Notifications trigger when OpenNMS detects specific events. They cause the sending of a notification action such as an email, page, or SMS. You can use anything that can run from the command line to send an OpenNMS notification. Notifications walk a "path" that will escalate the issue until someone acknowledges it. Thus the first step can be to send an email, and if no one acknowledges it within 5 minutes, the second step is to send a page. If no one acknowledges that page within, say, 10 minutes, the third step might be to page a manager, and so on. Notifications can also be auto-acknowledged.
For example, if a web server experiences an outage and OpenNMS detects a resolution, it will auto-acknowledge all notifications based on that event. In addition, it is possible to set an initial delay to suppress notifications for the first few minutes of an outage, in order to give the network a chance to correct itself. For those who carry a pager 24/7, this can mean the difference between a bad and good night's sleep.

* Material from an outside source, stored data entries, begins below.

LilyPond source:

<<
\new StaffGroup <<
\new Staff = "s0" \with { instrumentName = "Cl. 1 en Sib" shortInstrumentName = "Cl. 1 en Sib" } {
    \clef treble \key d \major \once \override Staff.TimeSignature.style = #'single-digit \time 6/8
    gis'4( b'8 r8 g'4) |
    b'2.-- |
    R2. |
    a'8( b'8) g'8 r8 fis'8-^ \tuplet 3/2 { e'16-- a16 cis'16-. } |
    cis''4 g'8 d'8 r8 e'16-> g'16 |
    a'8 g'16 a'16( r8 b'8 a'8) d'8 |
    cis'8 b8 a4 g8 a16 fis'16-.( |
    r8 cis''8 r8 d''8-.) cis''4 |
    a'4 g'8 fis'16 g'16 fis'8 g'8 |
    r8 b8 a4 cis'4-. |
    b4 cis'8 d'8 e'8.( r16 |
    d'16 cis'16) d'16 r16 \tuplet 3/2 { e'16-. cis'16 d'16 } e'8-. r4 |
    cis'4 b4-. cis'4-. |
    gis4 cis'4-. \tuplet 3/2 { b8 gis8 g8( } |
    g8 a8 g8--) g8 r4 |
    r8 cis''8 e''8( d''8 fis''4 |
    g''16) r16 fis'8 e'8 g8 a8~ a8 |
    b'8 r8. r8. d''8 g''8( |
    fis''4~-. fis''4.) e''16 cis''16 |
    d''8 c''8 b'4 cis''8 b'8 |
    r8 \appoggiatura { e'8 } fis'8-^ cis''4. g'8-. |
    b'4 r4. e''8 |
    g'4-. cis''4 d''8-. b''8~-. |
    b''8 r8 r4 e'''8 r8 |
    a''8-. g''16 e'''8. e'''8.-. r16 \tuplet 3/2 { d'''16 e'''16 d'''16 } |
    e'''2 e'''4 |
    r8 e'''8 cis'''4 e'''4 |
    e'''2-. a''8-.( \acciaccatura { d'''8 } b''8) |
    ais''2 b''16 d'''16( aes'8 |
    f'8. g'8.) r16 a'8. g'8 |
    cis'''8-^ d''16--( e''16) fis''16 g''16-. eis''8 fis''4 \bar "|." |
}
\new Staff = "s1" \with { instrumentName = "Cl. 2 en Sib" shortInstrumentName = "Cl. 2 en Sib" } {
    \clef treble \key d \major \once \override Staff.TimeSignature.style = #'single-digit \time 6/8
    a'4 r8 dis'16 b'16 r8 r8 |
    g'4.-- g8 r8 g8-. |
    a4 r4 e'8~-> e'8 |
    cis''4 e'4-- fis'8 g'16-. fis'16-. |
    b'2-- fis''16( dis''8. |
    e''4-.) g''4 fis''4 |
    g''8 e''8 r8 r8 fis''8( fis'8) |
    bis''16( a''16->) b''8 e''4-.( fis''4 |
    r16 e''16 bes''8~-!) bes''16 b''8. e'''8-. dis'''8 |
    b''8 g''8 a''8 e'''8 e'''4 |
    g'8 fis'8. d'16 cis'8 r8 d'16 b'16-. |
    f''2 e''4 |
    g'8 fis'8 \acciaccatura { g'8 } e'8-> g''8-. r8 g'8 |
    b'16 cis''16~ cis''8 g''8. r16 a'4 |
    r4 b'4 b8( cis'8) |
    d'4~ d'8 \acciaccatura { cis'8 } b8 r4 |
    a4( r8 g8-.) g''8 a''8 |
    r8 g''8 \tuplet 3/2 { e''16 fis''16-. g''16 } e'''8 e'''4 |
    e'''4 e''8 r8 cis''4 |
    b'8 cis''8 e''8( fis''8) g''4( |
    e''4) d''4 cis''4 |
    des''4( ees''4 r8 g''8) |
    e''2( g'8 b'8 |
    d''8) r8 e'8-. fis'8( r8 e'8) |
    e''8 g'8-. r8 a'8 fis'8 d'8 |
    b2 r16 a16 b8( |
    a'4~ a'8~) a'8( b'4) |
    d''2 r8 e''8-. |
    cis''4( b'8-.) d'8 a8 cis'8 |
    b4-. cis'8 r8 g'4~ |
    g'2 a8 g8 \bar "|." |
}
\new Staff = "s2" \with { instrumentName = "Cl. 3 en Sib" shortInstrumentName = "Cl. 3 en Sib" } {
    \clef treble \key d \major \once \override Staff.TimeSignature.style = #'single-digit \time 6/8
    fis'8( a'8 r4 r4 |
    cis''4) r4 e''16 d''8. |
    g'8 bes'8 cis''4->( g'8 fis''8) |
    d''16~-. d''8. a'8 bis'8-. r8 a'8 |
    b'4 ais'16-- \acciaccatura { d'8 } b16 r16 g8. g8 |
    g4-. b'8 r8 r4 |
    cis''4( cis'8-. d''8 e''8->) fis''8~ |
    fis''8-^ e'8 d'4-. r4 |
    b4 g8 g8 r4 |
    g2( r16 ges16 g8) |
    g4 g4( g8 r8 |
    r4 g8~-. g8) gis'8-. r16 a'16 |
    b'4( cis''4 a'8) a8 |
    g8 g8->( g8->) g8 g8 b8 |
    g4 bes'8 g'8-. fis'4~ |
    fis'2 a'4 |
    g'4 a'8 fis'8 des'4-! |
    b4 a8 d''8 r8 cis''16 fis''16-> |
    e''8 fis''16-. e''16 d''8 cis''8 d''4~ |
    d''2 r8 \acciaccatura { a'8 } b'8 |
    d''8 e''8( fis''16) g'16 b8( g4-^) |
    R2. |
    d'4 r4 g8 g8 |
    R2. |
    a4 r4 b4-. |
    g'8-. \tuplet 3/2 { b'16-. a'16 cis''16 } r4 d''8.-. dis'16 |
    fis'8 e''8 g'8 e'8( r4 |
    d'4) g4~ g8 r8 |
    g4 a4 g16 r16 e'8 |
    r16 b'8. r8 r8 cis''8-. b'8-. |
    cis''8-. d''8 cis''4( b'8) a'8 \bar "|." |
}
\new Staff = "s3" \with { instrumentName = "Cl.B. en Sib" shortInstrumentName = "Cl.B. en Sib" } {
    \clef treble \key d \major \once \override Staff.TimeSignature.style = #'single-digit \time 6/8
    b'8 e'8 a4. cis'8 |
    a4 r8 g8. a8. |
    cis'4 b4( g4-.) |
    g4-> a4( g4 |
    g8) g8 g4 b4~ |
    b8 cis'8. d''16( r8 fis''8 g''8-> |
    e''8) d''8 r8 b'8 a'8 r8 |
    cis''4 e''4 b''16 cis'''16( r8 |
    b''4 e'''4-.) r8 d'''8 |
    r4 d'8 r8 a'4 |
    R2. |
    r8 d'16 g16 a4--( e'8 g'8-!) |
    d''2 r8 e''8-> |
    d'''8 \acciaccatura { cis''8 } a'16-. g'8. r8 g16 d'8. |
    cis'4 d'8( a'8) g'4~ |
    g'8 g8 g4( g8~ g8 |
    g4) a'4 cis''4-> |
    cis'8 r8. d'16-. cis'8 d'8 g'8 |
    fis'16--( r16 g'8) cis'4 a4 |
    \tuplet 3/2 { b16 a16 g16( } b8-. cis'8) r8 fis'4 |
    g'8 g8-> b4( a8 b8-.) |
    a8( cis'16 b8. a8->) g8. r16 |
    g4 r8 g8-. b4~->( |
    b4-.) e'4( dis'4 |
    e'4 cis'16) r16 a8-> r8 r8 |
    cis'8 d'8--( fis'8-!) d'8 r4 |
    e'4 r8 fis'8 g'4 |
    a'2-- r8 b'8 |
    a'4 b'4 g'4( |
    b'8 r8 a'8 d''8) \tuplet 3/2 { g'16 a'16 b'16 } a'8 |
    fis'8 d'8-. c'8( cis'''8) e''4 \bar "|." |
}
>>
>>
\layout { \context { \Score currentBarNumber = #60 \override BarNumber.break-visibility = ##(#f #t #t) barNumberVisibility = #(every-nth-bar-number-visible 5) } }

OpenNMS currently supports most Linux distributions, Solaris, and Mac OS X. It does have several dependencies, so the best thing to do is to read the detailed installation guide. OpenNMS is mostly Java, requiring a 1.4 SDK.
Because Java 1.4 does not have an ICMP API, OpenNMS uses JNI to access a small portion of code written in C. Java 1.5 addresses this issue. Moving OpenNMS to 100 percent Java is on the road map.